* [What is being asked] Give every line of text from the records below as a Markdown table with the columns Row and Line, numbering the rows and leaving out blank lines. Leave the pictures out of the answer.
.....
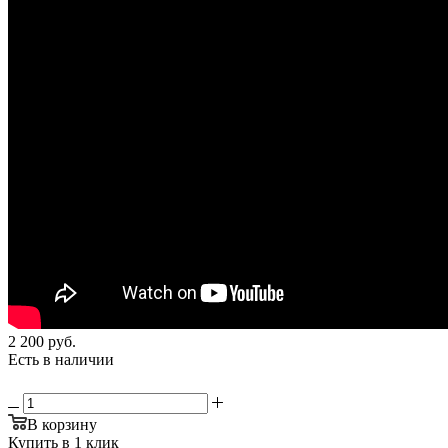
2 200
руб.
Есть в наличии
В корзину
Купить в 1 клик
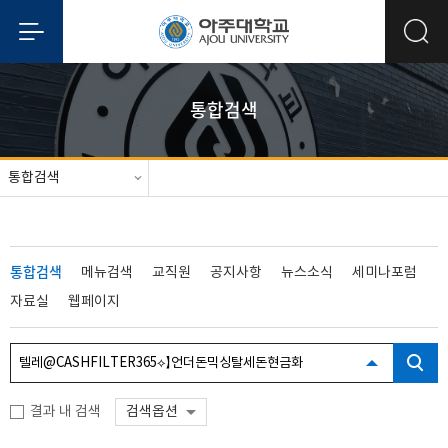
통합검색
통합검색
통합검색
메뉴검색
교직원
공지사항
뉴스소식
세미나포럼
자료실
웹페이지
결과 내 검색
검색옵션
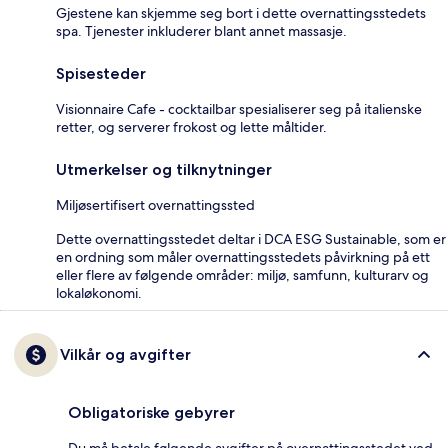
Gjestene kan skjemme seg bort i dette overnattingsstedets
spa. Tjenester inkluderer blant annet massasje.
Spisesteder
Visionnaire Cafe - cocktailbar spesialiserer seg på italienske
retter, og serverer frokost og lette måltider.
Utmerkelser og tilknytninger
Miljøsertifisert overnattingssted
Dette overnattingsstedet deltar i DCA ESG Sustainable, som er
en ordning som måler overnattingsstedets påvirkning på ett
eller flere av følgende områder: miljø, samfunn, kulturarv og
lokaløkonomi.
Vilkår og avgifter
Obligatoriske gebyrer
Du må betale følgende avgifter på overnattingsstedet ved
.....
* [Response box]
| Row | Line |
|---|---|
| 1 | 2 200 |
| 2 | руб. |
| 3 | Есть в наличии |
| 4 | В корзину |
| 5 | Купить в 1 клик |
| 6 | 통합검색 |
| 7 | 통합검색 |
| 8 | 통합검색 |
| 9 | 메뉴검색 |
| 10 | 교직원 |
| 11 | 공지사항 |
| 12 | 뉴스소식 |
| 13 | 세미나포럼 |
| 14 | 자료실 |
| 15 | 웹페이지 |
| 16 | 결과 내 검색 |
| 17 | 검색옵션 |
| 18 | Gjestene kan skjemme seg bort i dette overnattingsstedets |
| 19 | spa. Tjenester inkluderer blant annet massasje. |
| 20 | Spisesteder |
| 21 | Visionnaire Cafe - cocktailbar spesialiserer seg på italienske |
| 22 | retter, og serverer frokost og lette måltider. |
| 23 | Utmerkelser og tilknytninger |
| 24 | Miljøsertifisert overnattingssted |
| 25 | Dette overnattingsstedet deltar i DCA ESG Sustainable, som er |
| 26 | en ordning som måler overnattingsstedets påvirkning på ett |
| 27 | eller flere av følgende områder: miljø, samfunn, kulturarv og |
| 28 | lokaløkonomi. |
| 29 | Vilkår og avgifter |
| 30 | Obligatoriske gebyrer |
| 31 | Du må betale følgende avgifter på overnattingsstedet ved |